Dr. Young did not just look at potassium concentration in the blood. But he also looked at potassium intake, that is, the potassium in the diet. As a result, his model predicted multiple changes in renin, angiotensin and aldosterone, and the actions of these hormones with different potassium levels.
The Golden Ratio – Potassium To Sodium
Even more exciting, the model could predict that a potassium to sodium ratio above 5 would almost never lead to an imbalance of sodium and potassium in the body. And when the ratio was below 0.6 it almost always leads to an imbalance. Consequently, this imbalance inevitably resulted in hypertension.
Later studies (3) by Dr. Young showed many of the secondary effects from this imbalance, all of which are present in hypertension. As examples, they include such changes as increased free radical formation in blood vessel cells, proliferation of vascular smooth muscle, and an increased tendency to form blockages in the arteries.

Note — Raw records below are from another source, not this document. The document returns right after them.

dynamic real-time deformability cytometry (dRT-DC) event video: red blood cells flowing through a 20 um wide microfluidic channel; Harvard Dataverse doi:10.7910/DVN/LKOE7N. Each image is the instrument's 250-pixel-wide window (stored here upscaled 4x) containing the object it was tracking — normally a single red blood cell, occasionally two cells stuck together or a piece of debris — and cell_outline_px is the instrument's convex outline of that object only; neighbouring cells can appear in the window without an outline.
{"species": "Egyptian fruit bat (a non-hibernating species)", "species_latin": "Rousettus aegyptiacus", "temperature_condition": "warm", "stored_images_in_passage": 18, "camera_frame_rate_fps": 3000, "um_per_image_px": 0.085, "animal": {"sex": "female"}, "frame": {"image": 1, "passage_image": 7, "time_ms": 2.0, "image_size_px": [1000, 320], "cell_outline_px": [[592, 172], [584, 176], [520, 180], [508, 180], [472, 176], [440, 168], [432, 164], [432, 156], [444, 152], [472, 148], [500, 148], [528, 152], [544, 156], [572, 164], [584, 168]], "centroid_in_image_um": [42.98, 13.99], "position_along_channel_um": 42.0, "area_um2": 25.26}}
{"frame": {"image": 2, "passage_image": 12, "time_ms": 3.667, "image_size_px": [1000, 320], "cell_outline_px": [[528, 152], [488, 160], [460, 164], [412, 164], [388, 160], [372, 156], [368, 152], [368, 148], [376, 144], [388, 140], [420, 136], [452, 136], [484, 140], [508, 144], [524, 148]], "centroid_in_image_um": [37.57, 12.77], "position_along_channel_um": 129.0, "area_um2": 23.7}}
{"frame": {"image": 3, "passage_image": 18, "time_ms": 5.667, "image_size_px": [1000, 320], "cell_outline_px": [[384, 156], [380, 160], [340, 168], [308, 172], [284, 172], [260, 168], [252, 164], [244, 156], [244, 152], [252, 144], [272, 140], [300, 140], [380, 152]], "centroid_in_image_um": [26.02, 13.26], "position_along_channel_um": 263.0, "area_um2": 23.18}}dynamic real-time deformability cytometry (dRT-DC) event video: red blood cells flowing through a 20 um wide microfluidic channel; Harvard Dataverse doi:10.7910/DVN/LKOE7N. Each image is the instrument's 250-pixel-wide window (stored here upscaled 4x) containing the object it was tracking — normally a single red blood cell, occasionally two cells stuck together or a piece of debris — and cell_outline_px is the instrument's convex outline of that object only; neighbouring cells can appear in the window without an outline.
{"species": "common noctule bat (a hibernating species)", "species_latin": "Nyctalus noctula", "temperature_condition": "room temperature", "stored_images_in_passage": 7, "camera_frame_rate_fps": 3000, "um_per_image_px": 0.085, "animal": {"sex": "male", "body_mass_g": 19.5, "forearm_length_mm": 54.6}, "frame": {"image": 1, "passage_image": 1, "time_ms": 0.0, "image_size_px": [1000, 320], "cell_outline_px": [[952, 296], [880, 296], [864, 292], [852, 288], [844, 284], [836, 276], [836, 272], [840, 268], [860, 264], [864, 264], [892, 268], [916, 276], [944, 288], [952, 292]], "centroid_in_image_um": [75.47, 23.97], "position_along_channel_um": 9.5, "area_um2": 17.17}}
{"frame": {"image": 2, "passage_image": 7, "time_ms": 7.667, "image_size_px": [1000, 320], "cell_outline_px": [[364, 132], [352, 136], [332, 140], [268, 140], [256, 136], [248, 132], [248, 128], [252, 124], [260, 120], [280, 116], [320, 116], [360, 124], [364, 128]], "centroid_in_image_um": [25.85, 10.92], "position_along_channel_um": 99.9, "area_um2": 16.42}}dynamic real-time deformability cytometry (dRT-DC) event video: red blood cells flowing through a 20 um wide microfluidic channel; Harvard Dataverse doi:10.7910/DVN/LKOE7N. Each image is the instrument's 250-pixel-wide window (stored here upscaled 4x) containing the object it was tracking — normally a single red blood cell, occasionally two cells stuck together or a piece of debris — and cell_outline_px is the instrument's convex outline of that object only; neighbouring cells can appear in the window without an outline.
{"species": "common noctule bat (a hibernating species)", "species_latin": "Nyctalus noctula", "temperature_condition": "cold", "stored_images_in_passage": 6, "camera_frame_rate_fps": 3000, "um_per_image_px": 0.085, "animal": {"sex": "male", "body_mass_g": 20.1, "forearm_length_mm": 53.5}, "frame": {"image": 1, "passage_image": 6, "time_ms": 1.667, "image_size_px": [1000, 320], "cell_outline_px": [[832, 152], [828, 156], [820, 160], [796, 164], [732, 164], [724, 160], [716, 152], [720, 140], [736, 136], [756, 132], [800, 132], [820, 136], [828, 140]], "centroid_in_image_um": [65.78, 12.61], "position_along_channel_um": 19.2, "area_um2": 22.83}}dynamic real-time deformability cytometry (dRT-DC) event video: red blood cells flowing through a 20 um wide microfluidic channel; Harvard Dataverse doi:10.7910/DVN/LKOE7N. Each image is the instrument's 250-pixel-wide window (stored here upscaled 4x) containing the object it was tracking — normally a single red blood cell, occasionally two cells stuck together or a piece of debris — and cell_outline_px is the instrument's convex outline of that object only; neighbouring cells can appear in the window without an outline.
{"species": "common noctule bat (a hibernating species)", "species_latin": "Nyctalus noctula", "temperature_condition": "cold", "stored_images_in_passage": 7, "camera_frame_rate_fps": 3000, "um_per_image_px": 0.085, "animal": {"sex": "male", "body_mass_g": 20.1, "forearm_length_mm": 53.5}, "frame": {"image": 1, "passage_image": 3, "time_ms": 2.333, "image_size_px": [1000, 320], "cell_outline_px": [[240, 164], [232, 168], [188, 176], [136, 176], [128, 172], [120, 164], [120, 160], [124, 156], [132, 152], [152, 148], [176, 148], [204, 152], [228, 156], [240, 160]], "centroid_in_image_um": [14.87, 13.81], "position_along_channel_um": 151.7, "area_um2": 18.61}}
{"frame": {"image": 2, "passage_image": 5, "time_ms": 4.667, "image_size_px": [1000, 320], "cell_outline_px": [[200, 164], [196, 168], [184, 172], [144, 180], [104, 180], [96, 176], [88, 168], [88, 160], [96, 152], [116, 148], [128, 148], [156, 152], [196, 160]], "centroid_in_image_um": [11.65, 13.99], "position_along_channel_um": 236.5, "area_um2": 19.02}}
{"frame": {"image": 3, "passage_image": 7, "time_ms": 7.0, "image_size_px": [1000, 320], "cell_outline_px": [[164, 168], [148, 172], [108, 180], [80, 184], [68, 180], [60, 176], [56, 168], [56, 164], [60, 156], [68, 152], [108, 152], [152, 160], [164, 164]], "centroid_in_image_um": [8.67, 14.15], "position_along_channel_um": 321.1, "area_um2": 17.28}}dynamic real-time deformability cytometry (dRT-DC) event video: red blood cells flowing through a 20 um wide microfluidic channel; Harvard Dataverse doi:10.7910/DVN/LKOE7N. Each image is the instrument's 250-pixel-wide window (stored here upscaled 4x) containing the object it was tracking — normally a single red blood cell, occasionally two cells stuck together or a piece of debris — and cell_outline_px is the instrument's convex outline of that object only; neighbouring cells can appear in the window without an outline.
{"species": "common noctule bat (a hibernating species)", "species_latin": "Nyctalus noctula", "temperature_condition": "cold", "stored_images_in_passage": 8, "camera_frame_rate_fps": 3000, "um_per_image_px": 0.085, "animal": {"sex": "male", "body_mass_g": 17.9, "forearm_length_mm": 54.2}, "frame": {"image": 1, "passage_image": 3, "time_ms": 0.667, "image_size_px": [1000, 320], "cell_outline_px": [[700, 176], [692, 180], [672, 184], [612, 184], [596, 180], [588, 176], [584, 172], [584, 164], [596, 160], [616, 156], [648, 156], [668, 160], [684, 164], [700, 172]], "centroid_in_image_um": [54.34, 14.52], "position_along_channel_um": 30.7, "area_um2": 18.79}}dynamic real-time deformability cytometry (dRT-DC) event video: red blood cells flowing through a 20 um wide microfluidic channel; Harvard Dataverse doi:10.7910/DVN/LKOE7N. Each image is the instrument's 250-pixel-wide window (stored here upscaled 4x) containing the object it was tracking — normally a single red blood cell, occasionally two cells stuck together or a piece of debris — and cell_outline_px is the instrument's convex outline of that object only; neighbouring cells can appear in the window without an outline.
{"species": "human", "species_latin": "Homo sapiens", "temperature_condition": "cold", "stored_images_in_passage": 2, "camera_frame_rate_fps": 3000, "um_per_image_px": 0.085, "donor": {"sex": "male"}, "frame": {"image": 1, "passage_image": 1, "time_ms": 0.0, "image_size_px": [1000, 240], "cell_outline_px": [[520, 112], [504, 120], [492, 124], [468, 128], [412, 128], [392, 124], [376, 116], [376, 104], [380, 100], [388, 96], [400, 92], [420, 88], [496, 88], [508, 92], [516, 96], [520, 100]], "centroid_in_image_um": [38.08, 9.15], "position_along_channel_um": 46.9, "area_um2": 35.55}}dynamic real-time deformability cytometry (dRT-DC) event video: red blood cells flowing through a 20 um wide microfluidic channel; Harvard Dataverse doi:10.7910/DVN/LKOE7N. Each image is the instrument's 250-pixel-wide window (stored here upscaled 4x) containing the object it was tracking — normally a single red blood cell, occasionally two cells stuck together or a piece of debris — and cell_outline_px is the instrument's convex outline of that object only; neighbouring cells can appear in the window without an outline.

These kinds of changes are found in vascular disease, cardiac disease, and strokes.
As science has continued to discover more and more about hypertension, the findings continue to confirm these two elegant models.
1. Circulation: overall regulation. Guyton AC, Coleman TG, Granger HJ. Annu Rev Physiol. 1972;34:13-46.
2. Analysis of long-term potassium regulation. Young DB. Endocr Rev. 1985 Winter;6(1):24-44.
3. Potassium's cardiovascular protective mechanisms. Young DB, Lin H, McCabe RD. Am J Physiol. 1995 Apr;268(4 Pt 2):R825-37.